In the classic Correlation Clustering problem introduced by Bansal, Blum, and Chawla~(FOCS 2002), the input is a complete graph where edges are labeled either $+$ or $-$, and the goal is to find a partition of the vertices that minimizes the sum of the +edges across parts plus the sum of the -edges within parts. In recent years, Chawla, Makarychev, Schramm and Yaroslavtsev~(STOC 2015) gave a 2.06-approximation by providing a near-optimal rounding of the standard LP, and Cohen-Addad, Lee, Li, and Newman~(FOCS 2022, 2023) finally bypassed the integrality gap of 2 for this LP giving a $1.73$-approximation for the problem. In order to create a simple and unified framework for Correlation Clustering similar to those for {\em typical} approximate optimization tasks, we propose the {\em cluster LP} as a strong linear program that might tightly capture the approximability of Correlation Clustering. It unifies all the previous relaxations for the problem. We demonstrate the power of the cluster LP by presenting a simple rounding algorithm, and providing two analyses, one analytically proving a 1.49-approximation and the other solving a factor-revealing SDP to show a 1.437-approximation. Both proofs introduce principled methods by which to analyze the performance of the algorithm, resulting in a significantly improved approximation guarantee. Finally, we prove an integrality gap of $4/3$ for the cluster LP, showing our 1.437-upper bound cannot be drastically improved. Our gap instance directly inspires an improved NP-hardness of approximation with a ratio $24/23 \approx 1.042$; no explicit hardness ratio was known before.

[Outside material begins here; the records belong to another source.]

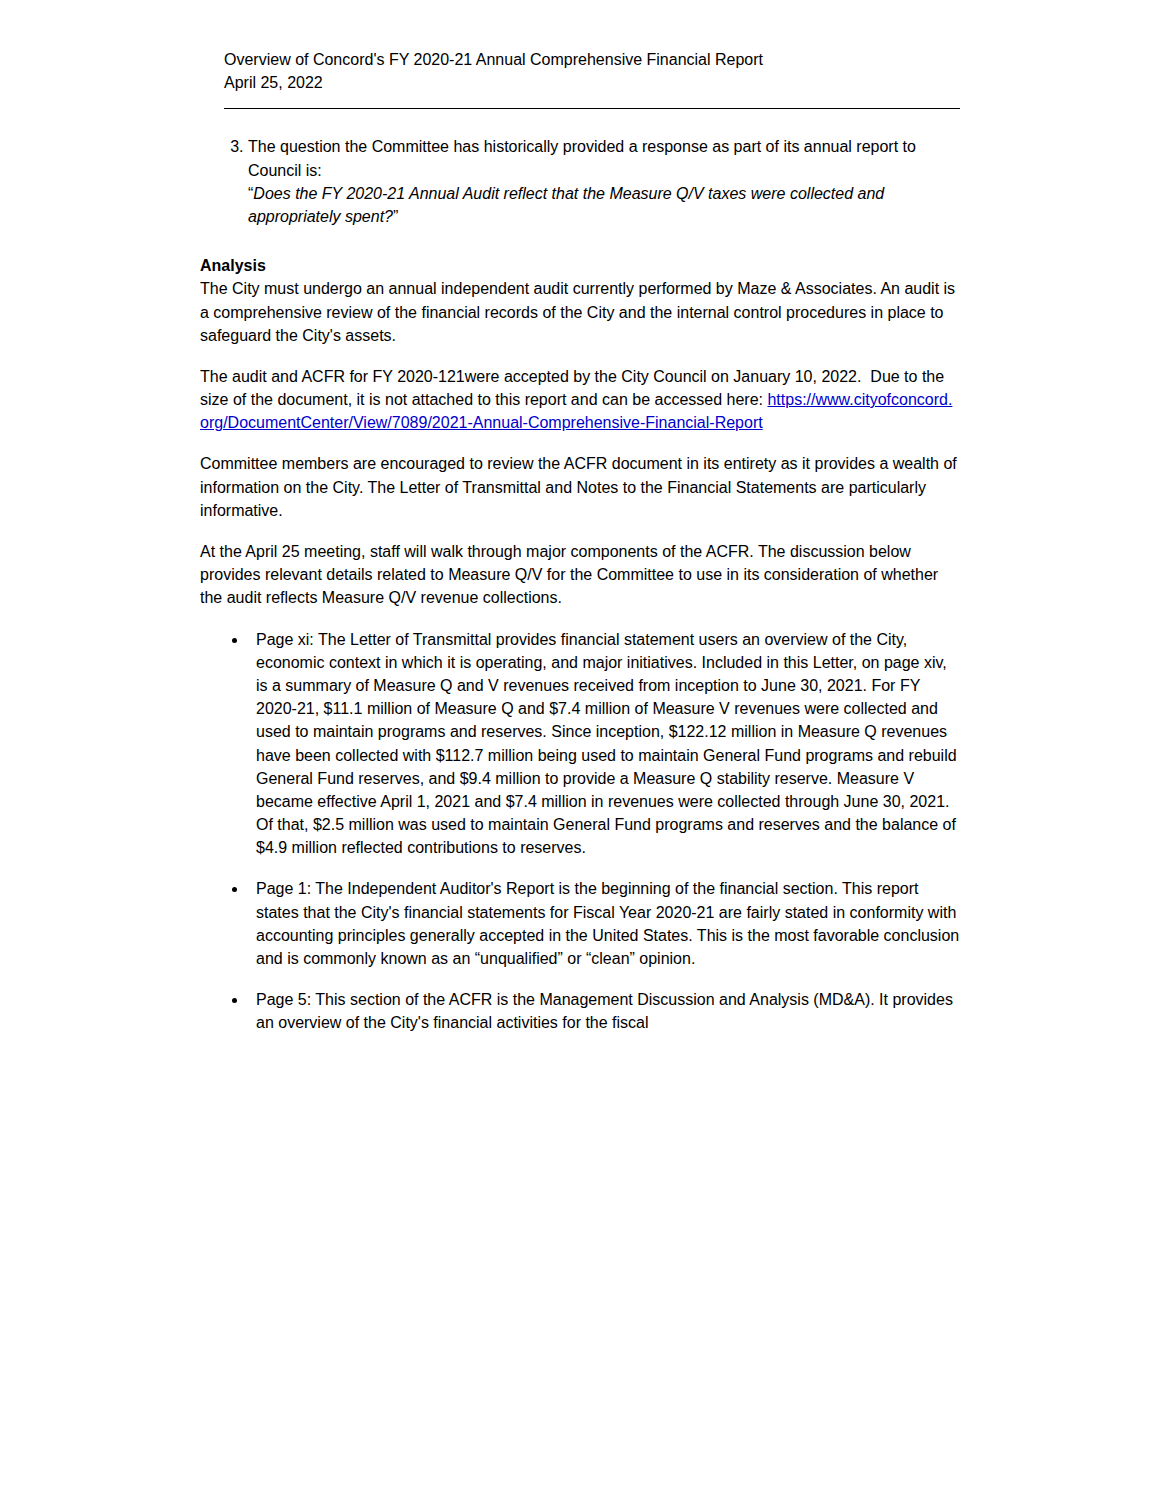Overview of Concord's FY 2020-21 Annual Comprehensive Financial Report
April 25, 2022
The question the Committee has historically provided a response as part of its annual report to Council is:
“Does the FY 2020-21 Annual Audit reflect that the Measure Q/V taxes were collected and appropriately spent?”
Analysis
The City must undergo an annual independent audit currently performed by Maze & Associates. An audit is a comprehensive review of the financial records of the City and the internal control procedures in place to safeguard the City's assets.
The audit and ACFR for FY 2020-121were accepted by the City Council on January 10, 2022. Due to the size of the document, it is not attached to this report and can be accessed here: https://www.cityofconcord.org/DocumentCenter/View/7089/2021-Annual-Comprehensive-Financial-Report
Committee members are encouraged to review the ACFR document in its entirety as it provides a wealth of information on the City. The Letter of Transmittal and Notes to the Financial Statements are particularly informative.
At the April 25 meeting, staff will walk through major components of the ACFR. The discussion below provides relevant details related to Measure Q/V for the Committee to use in its consideration of whether the audit reflects Measure Q/V revenue collections.
Page xi: The Letter of Transmittal provides financial statement users an overview of the City, economic context in which it is operating, and major initiatives. Included in this Letter, on page xiv, is a summary of Measure Q and V revenues received from inception to June 30, 2021. For FY 2020-21, $11.1 million of Measure Q and $7.4 million of Measure V revenues were collected and used to maintain programs and reserves. Since inception, $122.12 million in Measure Q revenues have been collected with $112.7 million being used to maintain General Fund programs and rebuild General Fund reserves, and $9.4 million to provide a Measure Q stability reserve. Measure V became effective April 1, 2021 and $7.4 million in revenues were collected through June 30, 2021. Of that, $2.5 million was used to maintain General Fund programs and reserves and the balance of $4.9 million reflected contributions to reserves.
Page 1: The Independent Auditor's Report is the beginning of the financial section. This report states that the City's financial statements for Fiscal Year 2020-21 are fairly stated in conformity with accounting principles generally accepted in the United States. This is the most favorable conclusion and is commonly known as an “unqualified” or “clean” opinion.
Page 5: This section of the ACFR is the Management Discussion and Analysis (MD&A). It provides an overview of the City's financial activities for the fiscal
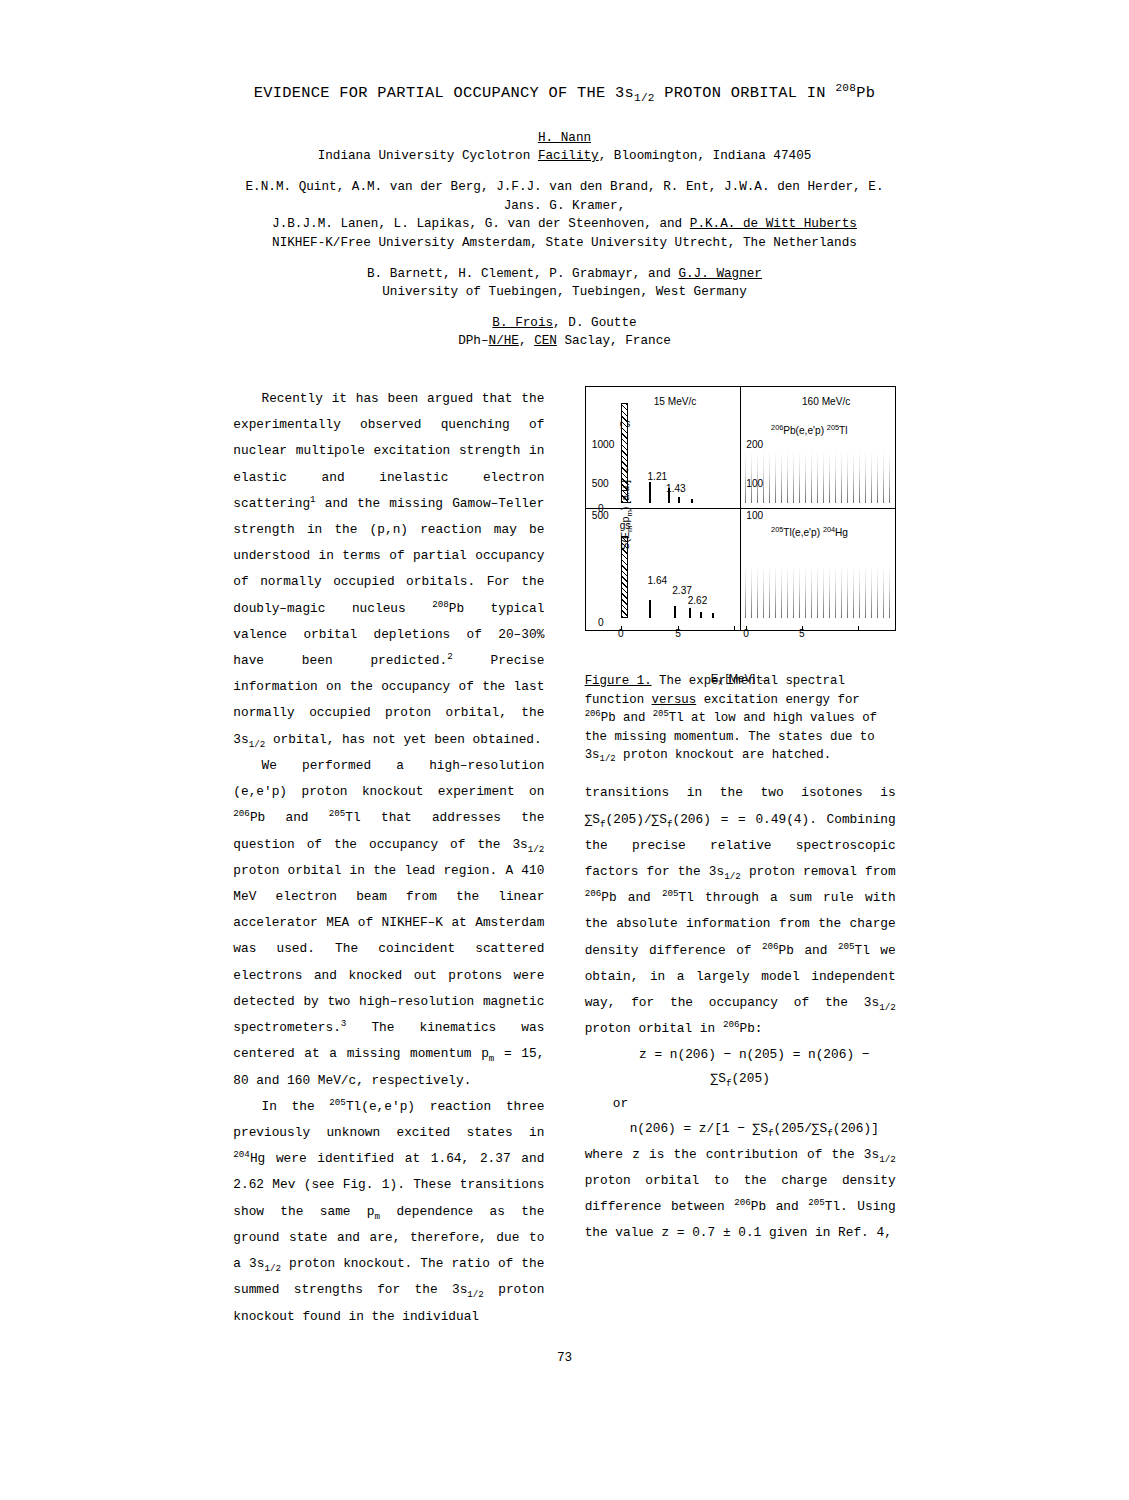EVIDENCE FOR PARTIAL OCCUPANCY OF THE 3s1/2 PROTON ORBITAL IN 208Pb
H. Nann
Indiana University Cyclotron Facility, Bloomington, Indiana 47405
E.N.M. Quint, A.M. van der Berg, J.F.J. van den Brand, R. Ent, J.W.A. den Herder, E. Jans. G. Kramer,
J.B.J.M. Lanen, L. Lapikas, G. van der Steenhoven, and P.K.A. de Witt Huberts
NIKHEF-K/Free University Amsterdam, State University Utrecht, The Netherlands
B. Barnett, H. Clement, P. Grabmayr, and G.J. Wagner
University of Tuebingen, Tuebingen, West Germany
B. Frois, D. Goutte
DPh–N/HE, CEN Saclay, France
Recently it has been argued that the experimentally observed quenching of nuclear multipole excitation strength in elastic and inelastic electron scattering1 and the missing Gamow–Teller strength in the (p,n) reaction may be understood in terms of partial occupancy of normally occupied orbitals. For the doubly–magic nucleus 208Pb typical valence orbital depletions of 20–30% have been predicted.2 Precise information on the occupancy of the last normally occupied proton orbital, the 3s1/2 orbital, has not yet been obtained.
We performed a high–resolution (e,e'p) proton knockout experiment on 206Pb and 205Tl that addresses the question of the occupancy of the 3s1/2 proton orbital in the lead region. A 410 MeV electron beam from the linear accelerator MEA of NIKHEF–K at Amsterdam was used. The coincident scattered electrons and knocked out protons were detected by two high–resolution magnetic spectrometers.3 The kinematics was centered at a missing momentum pm = 15, 80 and 160 MeV/c, respectively.
In the 205Tl(e,e'p) reaction three previously unknown excited states in 204Hg were identified at 1.64, 2.37 and 2.62 Mev (see Fig. 1). These transitions show the same pm dependence as the ground state and are, therefore, due to a 3s1/2 proton knockout. The ratio of the summed strengths for the 3s1/2 proton knockout found in the individual
15 MeV/c 160 MeV/c 1000 200 500 100 0 500 100 0 206Pb(e,e'p) 205Tl 205Tl(e,e'p) 204Hg gs 1.21 1.43 gs 1.64 2.37 2.62
0 5 0 5 S(Em,pm) [a.u.] →
Ex [MeV] →
Figure 1. The experimental spectral function versus excitation energy for 206Pb and 205Tl at low and high values of the missing momentum. The states due to 3s1/2 proton knockout are hatched.
transitions in the two isotones is ∑Sf(205)/∑Sf(206) = = 0.49(4). Combining the precise relative spectroscopic factors for the 3s1/2 proton removal from 206Pb and 205Tl through a sum rule with the absolute information from the charge density difference of 206Pb and 205Tl we obtain, in a largely model independent way, for the occupancy of the 3s1/2 proton orbital in 206Pb:
z = n(206) − n(205) = n(206) − ∑Sf(205)
or
n(206) = z/[1 − ∑Sf(205/∑Sf(206)]
where z is the contribution of the 3s1/2 proton orbital to the charge density difference between 206Pb and 205Tl. Using the value z = 0.7 ± 0.1 given in Ref. 4,
73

翻译：在Bansal、Blum和Chawla（FOCS 2002）引入的经典相关性聚类问题中，输入是一个完全图，其中每条边被标记为$+$或$-$，目标是找到一个顶点划分，使得跨部分的+边之和与部分内的-边之和最小化。近年来，Chawla、Makarychev、Schramm和Yaroslavtsev（STOC 2015）通过提供标准线性规划的近优舍入方法给出了2.06近似比，而Cohen-Addad、Lee、Li和Newman（FOCS 2022, 2023）最终突破了该线性规划的2-整数性间隙，给出了该问题的$1.73$-近似比。为了为相关性聚类建立一个类似于{\em典型}近似优化任务的简单统一框架，我们提出了{\em簇线性规划}，这是一个强大的线性规划，可能能够紧密刻画相关性聚类的可近似性。它统一了该问题的所有先前松弛方法。我们通过提出一个简单的舍入算法，并给出两种分析来展示簇线性规划的威力：一种分析通过解析方法证明了1.49-近似比，另一种通过求解因子揭示半定规划得到了1.437-近似比。两种证明都引入了分析算法性能的原理性方法，从而显著改进了近似保证。最后，我们证明了簇线性规划具有$4/3$的整数性间隙，显示我们的1.437上界无法大幅改进。我们的间隙实例直接启发了一个改进的NP难近似比$24/23 \approx 1.042$；此前未见显式难度比。